Background: Breast cancer is a heterogeneous disease and is the leading cause of cancer-related
deaths among women. Even after diagnosis, the prognosis cannot be concluded since patients can develop resistance
to therapy, which favors tumor growth, invasion and metastasis. In recent years, research has focused on
identifying significant markers that can be used to determine the prognosis. Melatonin can act through G protein–
coupled MT1 receptor, which controls selected protein kinases, influences the levels of transcription factor
phosphorylation, specific genes expression, proliferation, angiogenesis, cell differentiation, migration, and indirectly
controls the transport of glucose in cancer cells. It is known that glucose enters the cells by glucose transporters,
such as GLUT1 which shows wide tissue distribution and appears to be altered in human breast carcinoma.

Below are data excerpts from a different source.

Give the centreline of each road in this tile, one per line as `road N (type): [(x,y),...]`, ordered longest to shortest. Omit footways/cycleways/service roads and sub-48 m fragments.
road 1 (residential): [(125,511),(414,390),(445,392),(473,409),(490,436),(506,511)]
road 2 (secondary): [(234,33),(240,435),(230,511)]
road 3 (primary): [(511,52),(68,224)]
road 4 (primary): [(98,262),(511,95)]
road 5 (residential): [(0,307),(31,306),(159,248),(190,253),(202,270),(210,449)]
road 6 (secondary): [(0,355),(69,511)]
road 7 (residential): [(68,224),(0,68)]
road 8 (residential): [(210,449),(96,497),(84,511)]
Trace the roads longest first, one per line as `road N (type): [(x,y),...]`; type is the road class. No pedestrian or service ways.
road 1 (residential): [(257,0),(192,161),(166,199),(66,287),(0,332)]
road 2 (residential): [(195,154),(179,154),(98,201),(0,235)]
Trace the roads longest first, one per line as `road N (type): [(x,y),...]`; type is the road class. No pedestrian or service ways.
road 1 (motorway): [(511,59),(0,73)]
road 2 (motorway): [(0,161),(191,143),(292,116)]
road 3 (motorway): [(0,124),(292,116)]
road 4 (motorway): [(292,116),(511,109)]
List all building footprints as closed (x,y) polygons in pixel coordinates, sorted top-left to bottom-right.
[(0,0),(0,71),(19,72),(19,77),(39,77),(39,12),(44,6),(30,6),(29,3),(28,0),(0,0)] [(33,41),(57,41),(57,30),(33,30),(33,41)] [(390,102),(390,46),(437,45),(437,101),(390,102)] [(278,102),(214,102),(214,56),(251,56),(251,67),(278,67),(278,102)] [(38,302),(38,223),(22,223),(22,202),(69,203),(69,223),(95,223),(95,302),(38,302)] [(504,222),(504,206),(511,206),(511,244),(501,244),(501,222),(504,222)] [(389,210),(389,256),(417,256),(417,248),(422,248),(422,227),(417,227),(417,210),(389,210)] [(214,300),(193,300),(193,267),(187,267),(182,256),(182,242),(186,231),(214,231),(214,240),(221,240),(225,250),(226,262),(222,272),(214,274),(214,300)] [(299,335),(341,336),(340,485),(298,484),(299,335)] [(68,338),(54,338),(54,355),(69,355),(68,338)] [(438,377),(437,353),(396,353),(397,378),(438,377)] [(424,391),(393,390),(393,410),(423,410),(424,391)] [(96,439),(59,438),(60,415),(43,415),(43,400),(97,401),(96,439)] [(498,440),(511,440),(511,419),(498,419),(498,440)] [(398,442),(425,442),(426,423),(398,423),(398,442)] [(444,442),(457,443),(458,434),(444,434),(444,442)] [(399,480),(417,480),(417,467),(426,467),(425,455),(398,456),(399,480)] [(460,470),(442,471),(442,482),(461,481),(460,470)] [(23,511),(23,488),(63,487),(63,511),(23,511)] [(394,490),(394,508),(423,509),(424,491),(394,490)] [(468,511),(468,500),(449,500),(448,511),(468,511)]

High GLUT1 expression is associated with increased malignant potential, invasiveness and poor prognosis
in some cancers including breast cancer.
Objective: The aim of this study was to evaluate the expression of MT1 receptor and GLUT1 in breast tumors
and correlate with molecular subtypes and prognostic characteristics.

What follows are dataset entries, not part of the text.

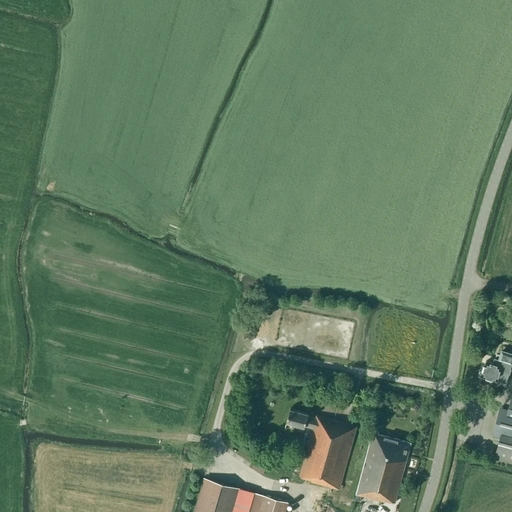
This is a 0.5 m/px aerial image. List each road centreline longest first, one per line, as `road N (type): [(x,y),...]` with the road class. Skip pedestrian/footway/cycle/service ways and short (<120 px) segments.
road 1 (tertiary): [(423,511),(467,283)]
road 2 (tertiary): [(467,283),(511,135)]
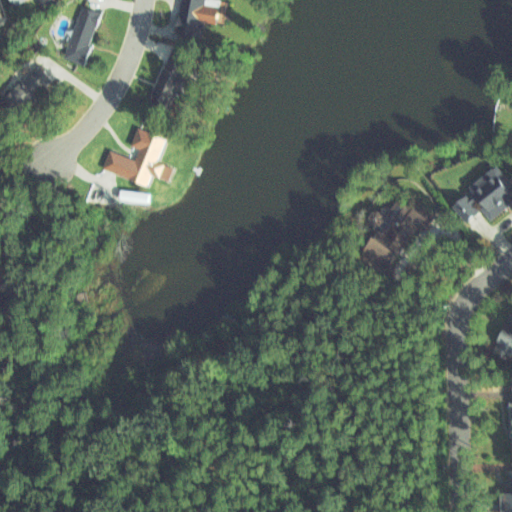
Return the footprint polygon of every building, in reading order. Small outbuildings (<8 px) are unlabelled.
[(83,59),(102,9),(77,0),(74,0),(57,49),(83,59)] [(170,0),(167,21),(199,26),(200,19),(223,23),(227,1),(221,0),(170,0)] [(175,101),(193,51),(167,41),(148,91),(175,101)] [(0,99),(11,112),(51,77),(32,56),(0,84),(0,99)] [(98,165),(144,181),(148,169),(156,172),(161,159),(154,156),(162,133),(131,121),(122,146),(131,149),(129,154),(104,146),(98,165)] [(479,208),(495,219),(511,206),(511,174),(499,157),(469,180),(477,190),(467,197),(460,187),(448,196),(465,219),(479,208)] [(367,252),(393,268),(420,225),(429,231),(438,216),(404,195),(390,217),(379,210),(372,220),(383,227),(367,252)] [(27,306),(23,273),(4,276),(9,309),(27,306)] [(511,346),(511,319),(505,316),(489,350),(506,359),(511,346)]
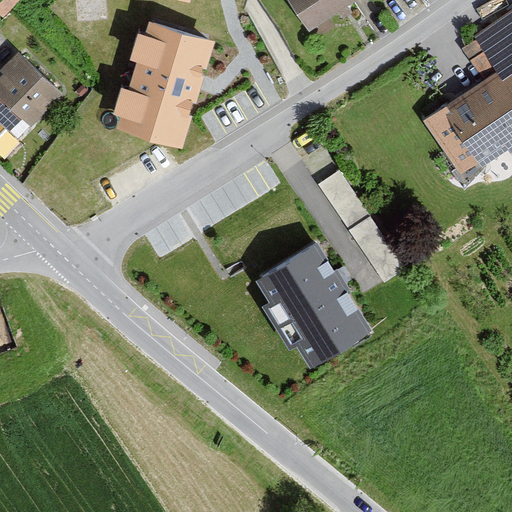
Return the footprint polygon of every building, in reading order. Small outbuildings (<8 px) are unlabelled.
[(0,0),(0,13),(1,15),(14,0),(0,0)] [(345,0),(288,0),(308,27),(345,0)] [(511,7),(459,43),(481,75),(422,115),(459,169),(477,156),(480,161),(506,144),(511,153),(511,7)] [(215,30),(143,9),(110,118),(183,139),(215,30)] [(60,89),(14,46),(0,60),(0,122),(6,129),(20,114),(29,123),(60,89)] [(340,162),(319,176),(386,275),(407,261),(340,162)] [(367,323),(313,236),(252,274),(265,296),(258,300),(285,344),(292,339),(305,360),(367,323)]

Method: Protein expression was performed by an immunohistochemical procedure with specific antibodies and
positive and negative controls.
Results: We found that MT1 high expression was associated with good prognosis subtype (Luminal A), while
GLUT1 high expression was related to poor prognosis subtype (triple-negative). In addition, we found high
expression of MT1 in ER+ and the inverse in GLUT1 expression. GLUT1 is also highly expressed in tumor
Conclusion: These results indicate MT1 and GLUT1 as potential targets for breast cancer subtypes and prognosis.